Consider your financial situation and weigh factors like debt management, traveling plans, and retirement funds to know how much you should spend every month.
After completing the marital balance sheet and discussing your money, you and your spouse must deal with any financial surprises. Finally, you and your partner must accept your financial situation, whether stumbling school loans or unanticipated credit card loans.
Military Lodging, Hotels, and Travel: Being in the military requires transferring cities and countries every few years, allowing you to see the world. The United States military can station your family anywhere, from Japan to Hawaii. The military also gives Overseas Cost-of-Living Allowance (COLA) as additional compensation for your spouse.
There are many economical options for a terrific family getaway, ranging from beach cottages to mountain cabins. In addition, you can explore Space-A Travel if you are flexible with location and time.
Basic and Housing Allowance for Housing: Most military posts provide free accommodation, and if you reside off base, you will be compensated with a basic allowance for housing (BAH).
Legal Help: Spouses can access various free legal services through Military OneSource or legal aid centers. These programs might help you understand a lease agreement, prepare an estate plan, or get legal advice on adoption.
Marriage counseling: Military OneSource provides free, confidential therapy. Military Family Life Consultants (MFLC) are available on base at the Family Support and Readiness Center.
Financial Education and Resources: The DOD’s MilSpouse Money Mission provides free financial education and resources from professionals, licensed financial planners, and certified financial counselors.
License Transfer: Many states provide some license transfer benefits to military spouses, such as temporary or permanent licenses or accelerated procedures.
Career Opportunities: For military spouses, several job programs and activities are available, including opportunities through Hiring Our Heroes.
Unemployment Compensation because of PCS: Many states, but not all, provide unemployment compensation to military spouses owing to a permanent change of station.
Keeping track of your expenditure is another effective method to prevent arguments about money. In addition, there will be no ugly surprises if you know where your money is going and why. But for that, you must stick to your budget and fight the temptation of impulsive purchases.
Benefitting from technology is another effective strategy to start tracking your expenses.

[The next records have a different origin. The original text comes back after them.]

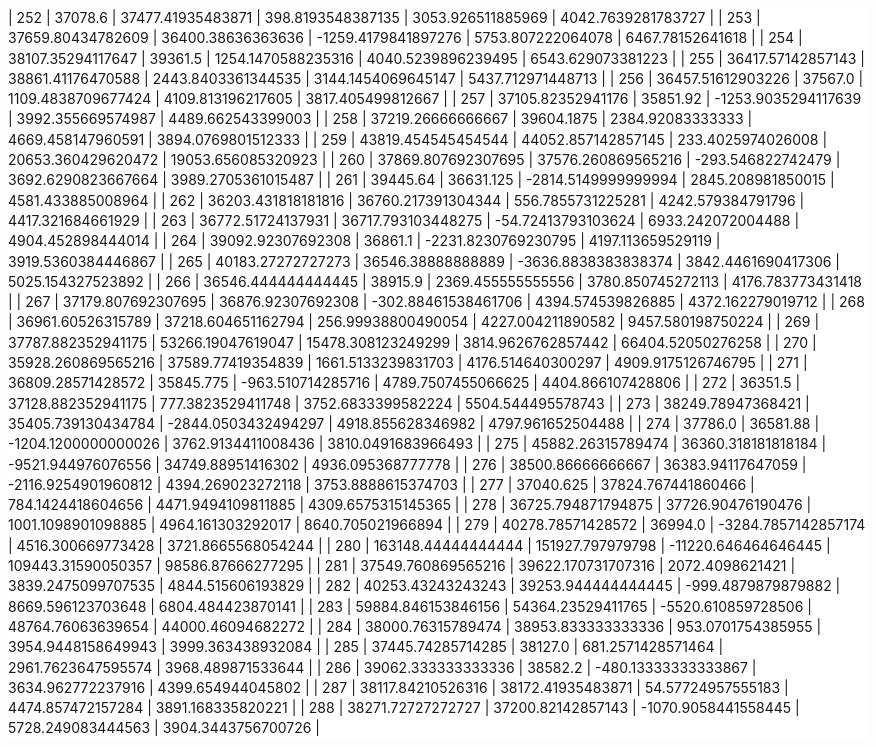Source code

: | 252 | 37078.6 | 37477.41935483871 | 398.8193548387135 | 3053.926511885969 | 4042.7639281783727 |
| 253 | 37659.80434782609 | 36400.38636363636 | -1259.4179841897276 | 5753.807222064078 | 6467.78152641618 |
| 254 | 38107.35294117647 | 39361.5 | 1254.1470588235316 | 4040.5239896239495 | 6543.629073381223 |
| 255 | 36417.57142857143 | 38861.41176470588 | 2443.8403361344535 | 3144.1454069645147 | 5437.712971448713 |
| 256 | 36457.51612903226 | 37567.0 | 1109.4838709677424 | 4109.813196217605 | 3817.405499812667 |
| 257 | 37105.82352941176 | 35851.92 | -1253.9035294117639 | 3992.355669574987 | 4489.662543399003 |
| 258 | 37219.26666666667 | 39604.1875 | 2384.92083333333 | 4669.458147960591 | 3894.0769801512333 |
| 259 | 43819.454545454544 | 44052.857142857145 | 233.4025974026008 | 20653.360429620472 | 19053.656085320923 |
| 260 | 37869.807692307695 | 37576.260869565216 | -293.546822742479 | 3692.6290823667664 | 3989.2705361015487 |
| 261 | 39445.64 | 36631.125 | -2814.5149999999994 | 2845.208981850015 | 4581.433885008964 |
| 262 | 36203.431818181816 | 36760.217391304344 | 556.7855731225281 | 4242.579384791796 | 4417.321684661929 |
| 263 | 36772.51724137931 | 36717.793103448275 | -54.72413793103624 | 6933.242072004488 | 4904.452898444014 |
| 264 | 39092.92307692308 | 36861.1 | -2231.8230769230795 | 4197.113659529119 | 3919.5360384446867 |
| 265 | 40183.27272727273 | 36546.38888888889 | -3636.8838383838374 | 3842.4461690417306 | 5025.154327523892 |
| 266 | 36546.444444444445 | 38915.9 | 2369.455555555556 | 3780.850745272113 | 4176.783773431418 |
| 267 | 37179.807692307695 | 36876.92307692308 | -302.88461538461706 | 4394.574539826885 | 4372.162279019712 |
| 268 | 36961.60526315789 | 37218.604651162794 | 256.99938800490054 | 4227.004211890582 | 9457.580198750224 |
| 269 | 37787.882352941175 | 53266.19047619047 | 15478.308123249299 | 3814.9626762857442 | 66404.52050276258 |
| 270 | 35928.260869565216 | 37589.77419354839 | 1661.5133239831703 | 4176.514640300297 | 4909.9175126746795 |
| 271 | 36809.28571428572 | 35845.775 | -963.510714285716 | 4789.7507455066625 | 4404.866107428806 |
| 272 | 36351.5 | 37128.882352941175 | 777.3823529411748 | 3752.6833399582224 | 5504.544495578743 |
| 273 | 38249.78947368421 | 35405.739130434784 | -2844.0503432494297 | 4918.855628346982 | 4797.961652504488 |
| 274 | 37786.0 | 36581.88 | -1204.1200000000026 | 3762.9134411008436 | 3810.0491683966493 |
| 275 | 45882.26315789474 | 36360.318181818184 | -9521.944976076556 | 34749.88951416302 | 4936.095368777778 |
| 276 | 38500.86666666667 | 36383.94117647059 | -2116.9254901960812 | 4394.269023272118 | 3753.8888615374703 |
| 277 | 37040.625 | 37824.767441860466 | 784.1424418604656 | 4471.9494109811885 | 4309.6575315145365 |
| 278 | 36725.794871794875 | 37726.90476190476 | 1001.1098901098885 | 4964.161303292017 | 8640.705021966894 |
| 279 | 40278.78571428572 | 36994.0 | -3284.7857142857174 | 4516.300669773428 | 3721.8665568054244 |
| 280 | 163148.44444444444 | 151927.797979798 | -11220.646464646445 | 109443.31590050357 | 98586.87666277295 |
| 281 | 37549.760869565216 | 39622.170731707316 | 2072.4098621421 | 3839.2475099707535 | 4844.515606193829 |
| 282 | 40253.43243243243 | 39253.944444444445 | -999.4879879879882 | 8669.596123703648 | 6804.484423870141 |
| 283 | 59884.846153846156 | 54364.23529411765 | -5520.610859728506 | 48764.76063639654 | 44000.46094682272 |
| 284 | 38000.76315789474 | 38953.833333333336 | 953.0701754385955 | 3954.9448158649943 | 3999.363438932084 |
| 285 | 37445.74285714285 | 38127.0 | 681.2571428571464 | 2961.7623647595574 | 3968.489871533644 |
| 286 | 39062.333333333336 | 38582.2 | -480.13333333333867 | 3634.962772237916 | 4399.654944045802 |
| 287 | 38117.84210526316 | 38172.41935483871 | 54.57724957555183 | 4474.857472157284 | 3891.168335820221 |
| 288 | 38271.72727272727 | 37200.82142857143 | -1070.9058441558445 | 5728.249083444563 | 3904.3443756700726 |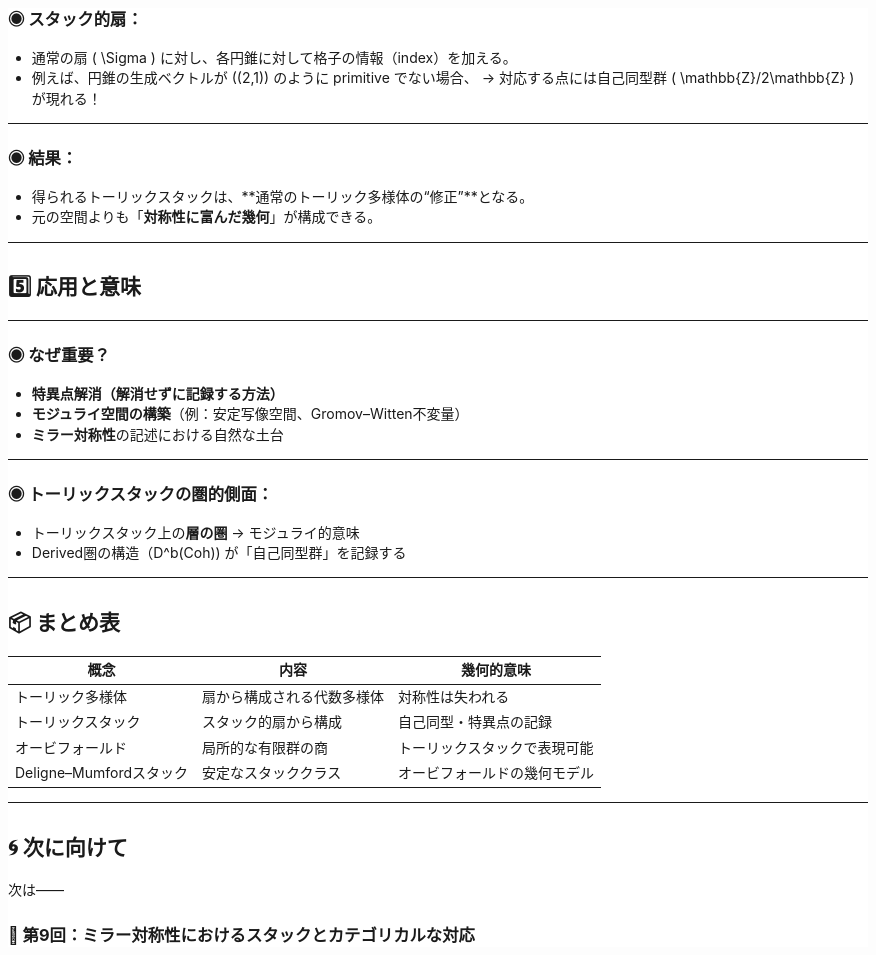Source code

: ### ◉ スタック的扇：

- 通常の扇 \( \Sigma \) に対し、各円錐に対して格子の情報（index）を加える。
- 例えば、円錐の生成ベクトルが \((2,1)\) のように primitive でない場合、
  → 対応する点には自己同型群 \( \mathbb{Z}/2\mathbb{Z} \) が現れる！

---

### ◉ 結果：

- 得られるトーリックスタックは、**通常のトーリック多様体の“修正”**となる。
- 元の空間よりも「**対称性に富んだ幾何**」が構成できる。

---

## 5️⃣ 応用と意味

---

### ◉ なぜ重要？

- **特異点解消（解消せずに記録する方法）**
- **モジュライ空間の構築**（例：安定写像空間、Gromov–Witten不変量）
- **ミラー対称性**の記述における自然な土台

---

### ◉ トーリックスタックの圏的側面：

- トーリックスタック上の**層の圏** → モジュライ的意味
- Derived圏の構造（D^b(Coh)) が「自己同型群」を記録する

---

## 📦 まとめ表

| 概念 | 内容 | 幾何的意味 |
|------|------|------------|
| トーリック多様体 | 扇から構成される代数多様体 | 対称性は失われる |
| トーリックスタック | スタック的扇から構成 | 自己同型・特異点の記録 |
| オービフォールド | 局所的な有限群の商 | トーリックスタックで表現可能 |
| Deligne–Mumfordスタック | 安定なスタッククラス | オービフォールドの幾何モデル |

---

## 🌀 次に向けて

次は――

### 📘 第9回：**ミラー対称性におけるスタックとカテゴリカルな対応**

Many mobile apps and online tools can help you create a budget and stick to it to accomplish your financial goals.
No matter how hard you try to follow a budget, make investments, and save for retirement as a couple, you are bound to make many mistakes along the way.

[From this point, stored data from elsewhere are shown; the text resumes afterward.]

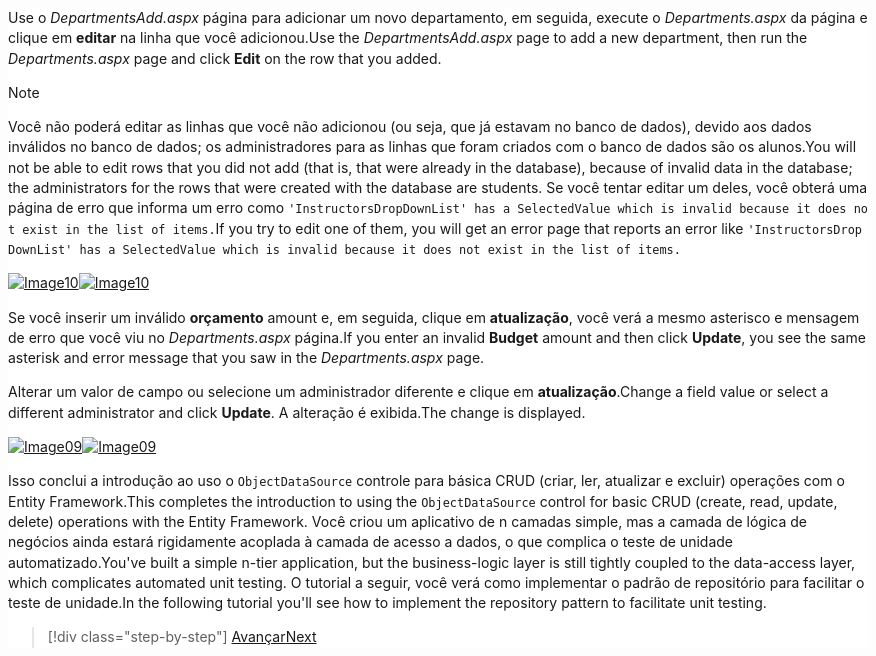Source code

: <span data-ttu-id="b0ab8-328">Use o *DepartmentsAdd.aspx* página para adicionar um novo departamento, em seguida, execute o *Departments.aspx* da página e clique em **editar** na linha que você adicionou.</span><span class="sxs-lookup"><span data-stu-id="b0ab8-328">Use the *DepartmentsAdd.aspx* page to add a new department, then run the *Departments.aspx* page and click **Edit** on the row that you added.</span></span>

> [!NOTE]
> <span data-ttu-id="b0ab8-329">Você não poderá editar as linhas que você não adicionou (ou seja, que já estavam no banco de dados), devido aos dados inválidos no banco de dados; os administradores para as linhas que foram criados com o banco de dados são os alunos.</span><span class="sxs-lookup"><span data-stu-id="b0ab8-329">You will not be able to edit rows that you did not add (that is, that were already in the database), because of invalid data in the database; the administrators for the rows that were created with the database are students.</span></span> <span data-ttu-id="b0ab8-330">Se você tentar editar um deles, você obterá uma página de erro que informa um erro como `'InstructorsDropDownList' has a SelectedValue which is invalid because it does not exist in the list of items.`</span><span class="sxs-lookup"><span data-stu-id="b0ab8-330">If you try to edit one of them, you will get an error page that reports an error like `'InstructorsDropDownList' has a SelectedValue which is invalid because it does not exist in the list of items.`</span></span>

<span data-ttu-id="b0ab8-331">[![Image10](using-the-entity-framework-and-the-objectdatasource-control-part-1-getting-started/_static/image36.png)](using-the-entity-framework-and-the-objectdatasource-control-part-1-getting-started/_static/image35.png)</span><span class="sxs-lookup"><span data-stu-id="b0ab8-331">[![Image10](using-the-entity-framework-and-the-objectdatasource-control-part-1-getting-started/_static/image36.png)](using-the-entity-framework-and-the-objectdatasource-control-part-1-getting-started/_static/image35.png)</span></span>

<span data-ttu-id="b0ab8-332">Se você inserir um inválido **orçamento** amount e, em seguida, clique em **atualização**, você verá a mesmo asterisco e mensagem de erro que você viu no *Departments.aspx* página.</span><span class="sxs-lookup"><span data-stu-id="b0ab8-332">If you enter an invalid **Budget** amount and then click **Update**, you see the same asterisk and error message that you saw in the *Departments.aspx* page.</span></span>

<span data-ttu-id="b0ab8-333">Alterar um valor de campo ou selecione um administrador diferente e clique em **atualização**.</span><span class="sxs-lookup"><span data-stu-id="b0ab8-333">Change a field value or select a different administrator and click **Update**.</span></span> <span data-ttu-id="b0ab8-334">A alteração é exibida.</span><span class="sxs-lookup"><span data-stu-id="b0ab8-334">The change is displayed.</span></span>

<span data-ttu-id="b0ab8-335">[![Image09](using-the-entity-framework-and-the-objectdatasource-control-part-1-getting-started/_static/image38.png)](using-the-entity-framework-and-the-objectdatasource-control-part-1-getting-started/_static/image37.png)</span><span class="sxs-lookup"><span data-stu-id="b0ab8-335">[![Image09](using-the-entity-framework-and-the-objectdatasource-control-part-1-getting-started/_static/image38.png)](using-the-entity-framework-and-the-objectdatasource-control-part-1-getting-started/_static/image37.png)</span></span>

<span data-ttu-id="b0ab8-336">Isso conclui a introdução ao uso o `ObjectDataSource` controle para básica CRUD (criar, ler, atualizar e excluir) operações com o Entity Framework.</span><span class="sxs-lookup"><span data-stu-id="b0ab8-336">This completes the introduction to using the `ObjectDataSource` control for basic CRUD (create, read, update, delete) operations with the Entity Framework.</span></span> <span data-ttu-id="b0ab8-337">Você criou um aplicativo de n camadas simple, mas a camada de lógica de negócios ainda estará rigidamente acoplada à camada de acesso a dados, o que complica o teste de unidade automatizado.</span><span class="sxs-lookup"><span data-stu-id="b0ab8-337">You've built a simple n-tier application, but the business-logic layer is still tightly coupled to the data-access layer, which complicates automated unit testing.</span></span> <span data-ttu-id="b0ab8-338">O tutorial a seguir, você verá como implementar o padrão de repositório para facilitar o teste de unidade.</span><span class="sxs-lookup"><span data-stu-id="b0ab8-338">In the following tutorial you'll see how to implement the repository pattern to facilitate unit testing.</span></span>

> [!div class="step-by-step"]
> [<span data-ttu-id="b0ab8-339">Avançar</span><span class="sxs-lookup"><span data-stu-id="b0ab8-339">Next</span></span>](using-the-entity-framework-and-the-objectdatasource-control-part-2-adding-a-business-logic-layer-and-unit-tests.md)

Some of the most common mistakes you will likely make as a newlywed couple includes:
The key is to learn something important from each mistake.
A former spouse (civilian) must present confirmation that the military spouse served at least 20 creditable years of service, was married for a minimum of 20 years and that the marriage was concurrent with the service to continue receiving benefits. A former spouse can only receive benefits if they fulfill this criterion. They can also benefit from TRICARE and outpatient and inpatient therapy at military treatment centers.
Now you know how to manage your finances after marriage so you can achieve your financial goals. Following our advice in this blog post, you will be more likely to enjoy financial success after uniting with your soul mate.